Jenatzy's car had to have its batteries charged before it could do the return kilometre, and there has been little real progress in terms of speed and range. Even with modern sodium-sulphur or nickel-cadmium technology, a 4 ton battery the size of a 550 gallon petrol tank would be needed to provide a family car's 400 mile range and 100 mph performance.
Until Californian air pollution provided the incentive, electric cars seemed destined to occupy the margins of motoring. But now any manufacturer who wants to sell cars on the rich market of the American west coast has to answer California's call for 1.7 million electric cars by the year 2000. The state will demand a proportion of the cars sold must be TLEVs (transitional low emission vehicles), followed by ULEVs (ultra low emission vehicles) in phases up to 1995.
By 2010 seven cars in every ten will need to be electrically powered or, in the legislative jargon, ZEVs (zero emission vehicles). When I asked a senior General Motors executive what would happen if nobody bought the electric cars it had to offer, he said flatly, "We have to sell them."
The law will demand that the quota is sold, at a loss if necessary, on pain of not being allowed to sell anything else on the territory until they are.
Manufacturers the world over, including Renault, Fiat, BMW, Peugeot and Volkswagen are pressing forward with electric developments. General Motors has revealed the unfortunately named Impact, which is designed to keep up with the speed of urban traffic. It can reach 60 mph as quickly as a Jaguar XJ6, has a maximum of 100 mph, and a range of 124 miles. But like Jenatzy's record-breaker of 1899, it still can not do both at once.

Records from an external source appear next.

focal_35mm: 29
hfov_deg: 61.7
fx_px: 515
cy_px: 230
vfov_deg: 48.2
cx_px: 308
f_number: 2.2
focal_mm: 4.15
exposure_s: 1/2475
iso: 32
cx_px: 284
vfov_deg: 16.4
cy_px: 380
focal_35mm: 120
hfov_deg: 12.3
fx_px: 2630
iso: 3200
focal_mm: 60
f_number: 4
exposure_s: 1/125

GM is reticent about how often its heavyweight batteries would have to be recharged after sprinting to 100 mph. BMW has found that its sodium sulphur batteries are more responsive but they are also more expensive. They need replacing after about 30,000 miles at a cost of £30,000.

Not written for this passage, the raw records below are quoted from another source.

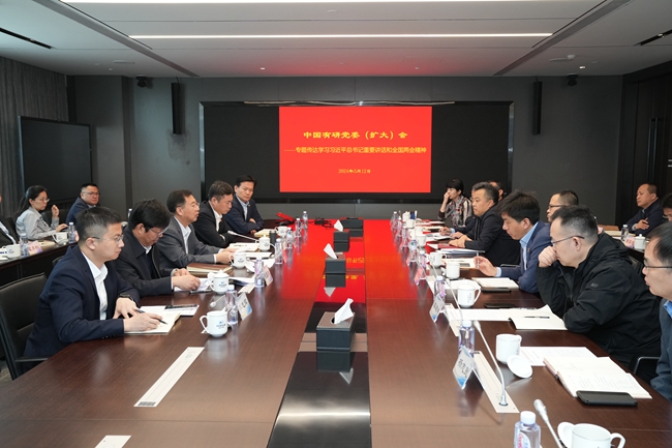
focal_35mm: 33
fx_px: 616
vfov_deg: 39.9
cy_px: 224
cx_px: 336
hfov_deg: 57.2
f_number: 5.6
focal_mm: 33
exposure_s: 1/125
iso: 2000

Audi has a hybrid full-sized 100 estate which does shopping trips on electricity, and uses its ordinary engine on the motorway. It would not meet California's requirements, but it would do for congested town centres closed off to petrol or diesel vehicles.
Its nickel-cadmium batteries occupy the space normally taken by the spare wheel, last ten years, and provide sufficient energy to drive the car at 30 mph and accelerate to 20 mph in 8 seconds - adequate for town driving. A small auxiliary electric motor drives the power steering and there is a petrol-fed water heater. Audi says the extra cost would be under £10,000, and its operating range at town speeds would be about 20 miles.

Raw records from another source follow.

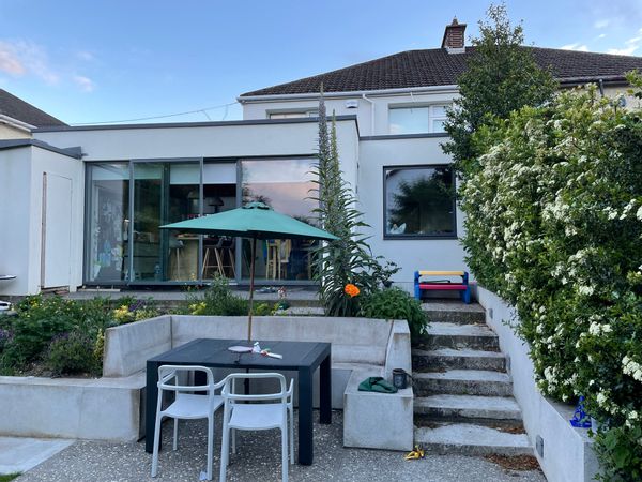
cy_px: 241
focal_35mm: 26
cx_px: 321
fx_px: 482
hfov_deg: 67.3
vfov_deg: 53.1
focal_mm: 4.2
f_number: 1.6
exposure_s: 1/121
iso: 40
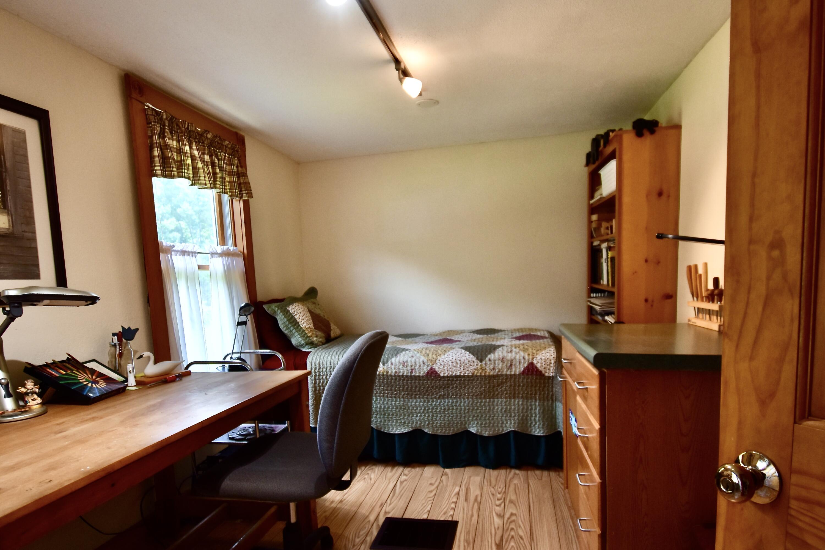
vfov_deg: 69.7
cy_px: 275
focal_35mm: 17
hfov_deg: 92.4
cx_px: 412
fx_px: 395
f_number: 4.8
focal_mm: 11.5
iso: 450
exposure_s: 1/60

The combustion engine takes 45 minutes of main road running to recharge the batteries, and Audi awaits encouragement from local authorities, delivery services, and residents in noisy and smoky streets before making production plans.
The British-designed IAD LA 301, with a 660cc Subaru engine, is ready for production under an arrangement with the Los Angeles department of water and power. Some 10,000 are expected to be built, with a range of 60 miles on a dollar's worth of subsidised off-peak electricity. The most likely price is £15,000.
The Citroen Citela, like the Audi, uses nickel-cadmium batteries with a long life expectancy, giving a range of up to 70 miles. Recharging takes two hours from a standard three-pin plug, or half as long from a specially transformed power supply.
There is space for three adults and a child, in a vehicle the size and weight of the Citroen AX on which it is based. When it goes into production in 1995, Citroen expects it to cost no more than a basic AX, around £6,000 excluding the batteries which account for a further £2,400.
What is needed now, according to PSA chairman Jacques Calvet, is for electricity authorities to start making provision for on-street battery recharging. A pilot scheme is to be run at La Rochelle in 1993, in which 50 Citelas will show their paces, and try out a recharging network of power points installed by EDF the French electricity undertaking. EDF plans a national programme of recharging outlets in French cities by 1995, ready for the start of Citella production if the La Rochelle experiment proves a success.